What if we could create blood stem cells on demand, bypassing the need for bone marrow donors entirely? In a major leap forward for regenerative medicine, researchers in Spain have found a way to reliably generate blood-producing stem cells from scratch—by switching on just seven genes in stem cells. This scientific milestone could transform how we treat leukemia and other blood disorders in the coming years.
Key Points at a Glance
- Scientists identified seven genes that can convert stem cells into blood-forming precursors.
- The lab-grown cells successfully regenerated the full blood system in adult mice.
- This is a major step toward producing off-the-shelf human blood stem cells.
- Findings lay groundwork for new treatments in leukemia and bone marrow failure.
- Human applications are promising, as the same genes exist in our genome.
For patients with blood cancers like leukemia, a bone marrow transplant is often the only hope. But matching a compatible donor is notoriously difficult, leaving many without viable treatment options. What if instead, doctors could produce a patient’s blood stem cells in the lab—custom-made, donor-free, and ready to regenerate the immune system from scratch? That vision is one step closer to reality thanks to a remarkable breakthrough by researchers at the Josep Carreras Leukaemia Research Institute and the Hospital del Mar Research Institute.
The team, led by Dr. Anna Bigas, has identified a precise genetic formula—a set of seven genes—that can reprogram embryonic stem cells into blood stem cell precursors, known scientifically as haematopoietic stem and progenitor cells (HSPCs). These are the foundational cells that give rise to all types of blood cells, including those that defend us from infections.
Using a genome-wide screen in mice, the researchers meticulously tested thousands of genes to determine which combinations could unlock the elusive blood-making capability in stem cells. The seven-gene set they discovered turned out to be a molecular key. When these genes were activated in mouse embryonic stem cells, the result was nothing short of astonishing: the stem cells transformed into functional HSPCs capable of sustaining a full, working blood system in living adult mice.
The success didn’t stop at basic blood regeneration. These lab-grown cells also produced complex immune system components—suggesting they’re more than just biologically viable. They could, in theory, perform the same roles as naturally occurring stem cells in bone marrow transplants.

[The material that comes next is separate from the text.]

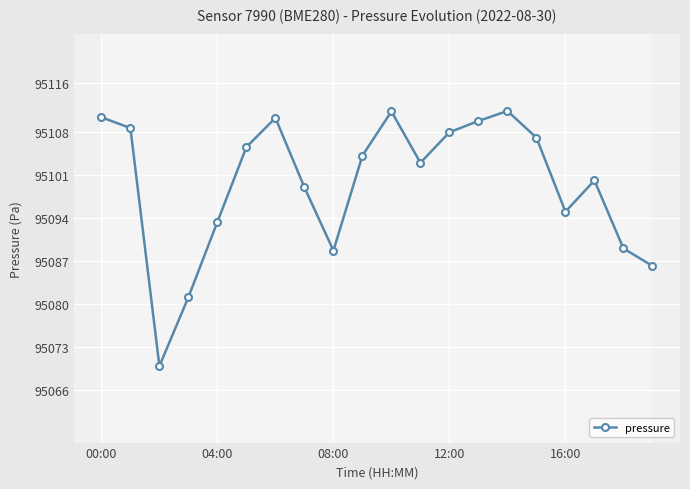

What is the greatest value displayed?

95111.4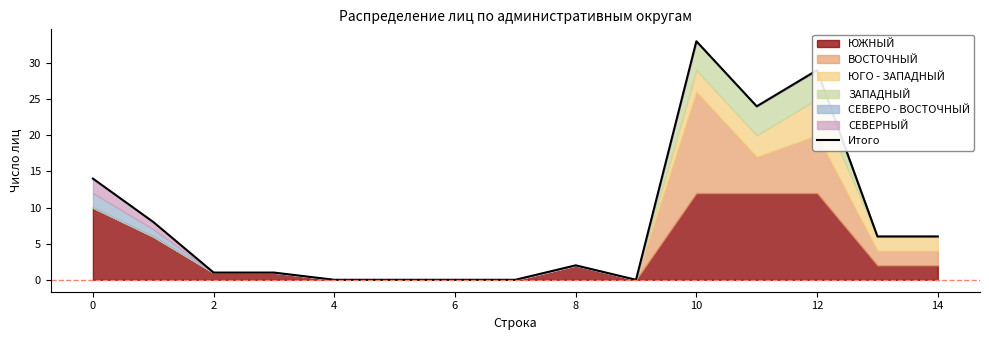

Which has a higher value, 0 or 10?

10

“This is a major proof of concept,” says Dr. Bigas. “We now have a clear set of genetic instructions that can coax a stem cell down the path of becoming a blood-producing cell. That’s been one of the holy grails of regenerative medicine.”
Even more promising is the fact that the seven genes identified in mice are also found in humans—and they are highly conserved, meaning their genetic sequences and functions have remained largely unchanged through evolution. That evolutionary conservation gives researchers confidence that the same approach may work in people, though more research is needed to confirm this.
The team’s work is part of the ambitious Making Blood project, funded by the European Research Council. Its goal is to create a reliable, scalable platform for producing human HSPCs in the lab. Such a platform could revolutionize the way we treat not only leukemia but a host of other conditions requiring bone marrow reconstitution, including some immune disorders and anemias.
If the human trials succeed, it could mark the beginning of a new medical era—where blood stem cells are not harvested, but manufactured. Patients who currently face months or years on bone marrow donor registries may one day walk into a hospital and receive tailor-made stem cells grown from their own tissues or universal donors.
In an age where stem cell therapies often seem just beyond reach, this study brings regenerative medicine into sharper focus. It’s a compelling demonstration that the key to complex biological engineering might be simpler—and closer—than we imagined.